Seperti disampaikan oleh pakar hukum Hamdan Zoelva. Dia mengatakan, karantina itu berbeda dengan Pembatasan Sosial Berskala Besar (PSBB). Yang dapat dikenai pidana menurut pasal 93 UU Kekarantinaan hanyalah pelanggaran atas karantina.
”Di Indonesia tidak ada ketetapan karantina kecuali penetapan PSBB. Salah pasal kalau pelanggaran PSBB diancam pasal 93 UU Kekarantinaan,” tandas mantan ketua Mahkamah Konstitusi ini.
Menurut dia, tindak pidana atas pelanggaran PSBB tidak diatur dalam UU Kekarantinaan hanya diatur dalam Pergub.
Lebih rinci pakar hukum Irmanputra Sidin dalam ILC tadi malam menjelaskan, dasar yang dipakai acuan yaitu UU No. 6/2018 tidak mengatur pidana untuk tindakan pelanggaran PSBB. ”Bagaimana penindakannya kok kesannya ada tebang terhadap pelanggaran protokol kesehatan ini,” katanya.
Menurut dia, ada dua fenomena hukum yang terjadi yaitu pertama, pelanggaran protokol kesehatan yang berujung denda kepada warga negara. Kedua, ada lagi dugaan peristiwa pelanggaran protokol kesehatan berujung pemanggilan Gubernur DKI.

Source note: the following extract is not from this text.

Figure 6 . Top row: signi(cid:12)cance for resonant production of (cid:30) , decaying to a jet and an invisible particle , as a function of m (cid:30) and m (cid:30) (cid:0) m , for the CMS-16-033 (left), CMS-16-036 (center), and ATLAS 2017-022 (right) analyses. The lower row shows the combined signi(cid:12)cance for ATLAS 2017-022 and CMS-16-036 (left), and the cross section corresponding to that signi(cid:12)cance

”Pertanyaan konstitusionalnya adalah memang kalau protokol kesehatan dilanggar sanksinya apa? Yang mana itu protokol kesehatan? Apa diatur dalam UU Karantina yang jadi rujukan? Bacaan saya tampaknya yang diperdebatkan ini tak ada di undang-undang itu. Pakai masker, jaga jarak, dilarang berkumpul tak ada dalam UU Karantina,” ujarnya.

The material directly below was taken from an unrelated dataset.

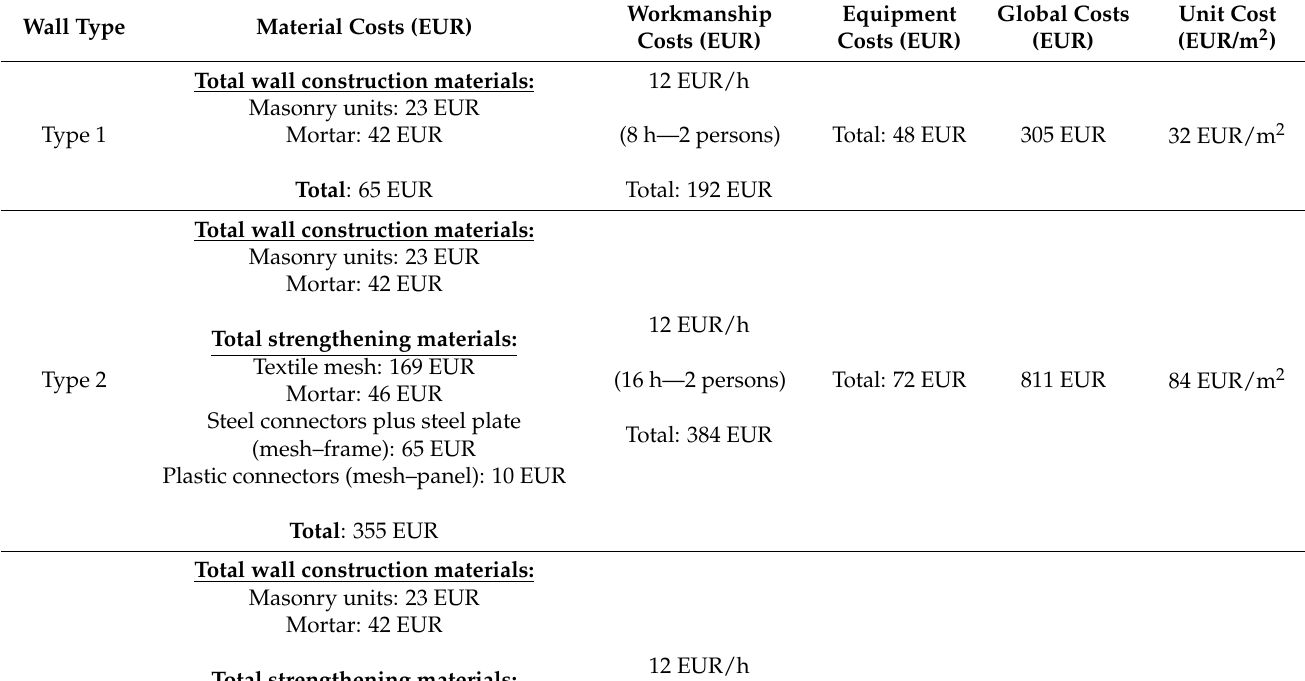
Table 5. Summary of the costs of each wall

Berarti kalau tak ada, sambung dia, UU itu menyimpan sesuatu ketidakjelasan. Lalu kita ribut dengan yang tak jelas ini. Sesuatu yang tak jelas memang menyimpan potensi keributan di mana-mana. Ketika ada ketimpangan maka bandulnya tidak stabil. Yang jelas pun belum tentu stabil timbangannya. UU Karantina tidak mengatur secara clear apa yang kita perdebatkan ini.
”Gak ada UU mengatur kalau orang kumpul-kumpul didenda ratusan juta, pidana masuk penjara, gak ada. Gubernur, bupati juga gak bisa ambil denda, kumpul-kumpul maulid lalu gubernur dipanggil polisi untuk klarifikasi gak ada itu,” papar dia.

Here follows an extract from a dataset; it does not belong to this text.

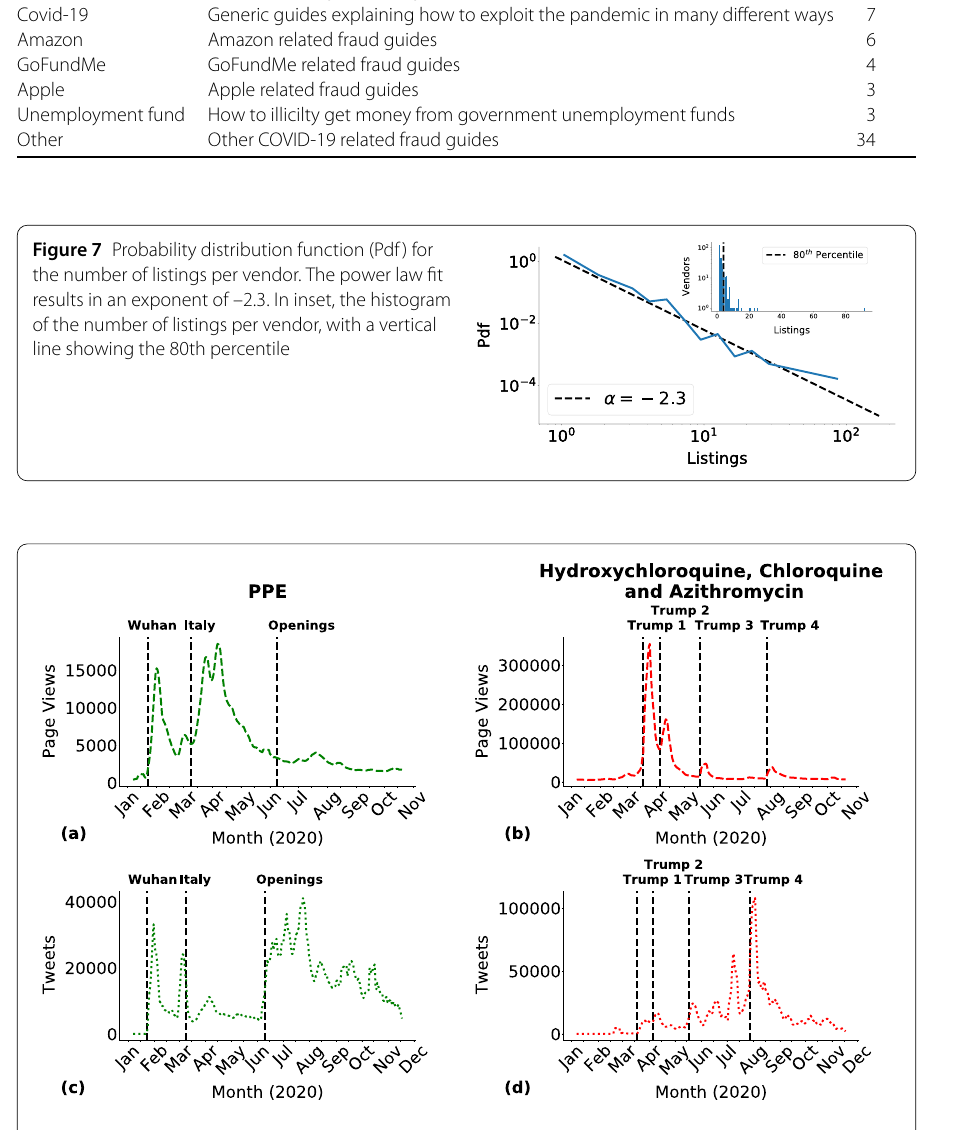
In order to complement Fig. 5(a) and (b) in the main text and properly show the peaks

Dia menuturkan, kenapa ini bisa terjadi karena kita tak pernah mau duduk bersama membahas tentang covid ini. Pemerintah mendengar, gubernur mendengar tapi pendekatannya berbeda. ”Sejak awal pemerintah tidak mau lockdown. Bahkan menyatakan jangan sampai ada kepala daerah yang lockdown,” tandasnya.
Protokol kesehatan, kata dia, terdapat dalam Peraturan Menteri Kesehatan. Soal pakai masker, cuci tangan, jaga jarak. ”Apakah jika ada pelanggaran terhadap Peraturan Menteri ini, maka menjadi ranah kepolisian?”